Recent high-profile cases in Hawaii involving sexual predators, and subsequent review of the 1997-created sex offender registry and related laws, are revealing holes in the public safety net. For instance, the state does not know the whereabouts of one in five registered offenders and many may conceal being on the list. State legislators need to solicit testimony next session about how the system should be improved and make refinements.
Many other states appear to share the complicated problem. Unlike at least 26 other states, Hawaii does not restrict where sex offenders can live or work. This is one area that needs serious consideration, at least when it comes to sex offenders whose crimes involved minors.
Another area that needs more discussion is whether volunteer activities by sex offenders need stricter regulation. While some youth organizations, such as AYSO, Pop Warner football and the Boy Scouts, have criminal background-check policies for prospective coaches or other adult volunteers, many groups do not. Short of new laws, such groups must take it upon themselves to set up better self-screening of volunteers.
Only seven states are known to completely ban offenders from volunteering for jobs or organizations that serve youth, according to a 2010 survey by the National Institute of Corrections and Washington College of Law. On first blush, such laws might seem attractive — but, practically, such a requirement might be cumbersome to enforce, to say the least.
Even with a screening policy ostensibly in place, for instance, Hawaii’s public school system hired 40 percent of 271 "casual hires" last fiscal year without ensuring background checks, according to a recent in-house audit. The audit called such inadequacies "unacceptable" and warned that they could lead to someone with a criminal history working with children.
At or away from schoolyards, sex offenders in Hawaii are not required to disclose their criminal past to any organizations, including youth groups, where they want to work. However, they are required to inform such activity to the state.

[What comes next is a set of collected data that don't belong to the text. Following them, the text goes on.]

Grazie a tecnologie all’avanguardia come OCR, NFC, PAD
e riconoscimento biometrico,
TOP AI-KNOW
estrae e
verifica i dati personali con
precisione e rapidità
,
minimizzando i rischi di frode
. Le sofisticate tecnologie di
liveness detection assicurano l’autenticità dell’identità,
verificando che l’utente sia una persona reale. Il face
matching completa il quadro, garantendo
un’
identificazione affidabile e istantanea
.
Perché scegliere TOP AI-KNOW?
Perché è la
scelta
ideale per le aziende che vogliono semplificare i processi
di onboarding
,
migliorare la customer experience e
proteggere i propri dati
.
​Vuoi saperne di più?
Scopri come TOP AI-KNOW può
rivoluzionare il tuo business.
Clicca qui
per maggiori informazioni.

For example, Frederick Rames of Wahiawa, who completed five years in prison in 2011 for his conviction of molesting boys he coached on a soccer team, drew attention this summer for becoming involved in the Wahiawa Soccer Club, which held indoor matches involving elementary schoolchildren. Rames, 71, has said he was strictly helping run the league, not coaching or being involved with the club’s players.
Rames is among 39 registered sex offenders, including rapists, kidnappers and child molesters, who have reported to the state that they are doing volunteer work in Hawaii. However, state officials are not allowed to publicly divulge where or the name of the organization. While many of those offenses were made years or decades ago, studies have shown that sex offenders are four times more likely than offenders of non-sex crimes to be arrested again for a similar offense.
While some are pushing for stricter laws, others are questioning the efficacy of some existing ones. For example, Parents for Megan’s Law, a New York-based nonprofit, is lobbying for a federal law that would prohibit sex offenders, as volunteers or for pay, from having direct, substantial contact with minors. Meanwhile, University of Hawaii law professor Carole Petersen and public administration professor Susan Chandler point in a 2011 paper to studies indicating that "registration and community involvement have done little (if anything) to increase public safety." They contend that public support of such laws are "largely due to misconceptions about the nature of sex offenders, their recidivism rates and the ability of sex offender registration to prevent crime."
Enough experience with Hawaii’s sex offender registration has occurred to consider changes. For example, requiring lifetime registration from all sex crimes, ranging from public exposure of one’s private parts to serial rape, is unforgivingly sweeping. State lawmakers should propose legislation to attract extensive testimony about alterations that maintain vigilance for public safety — especially for Hawaii’s youth — while balancing that against overzealousness in painting all crimes as equal offenses long after punishment has been served.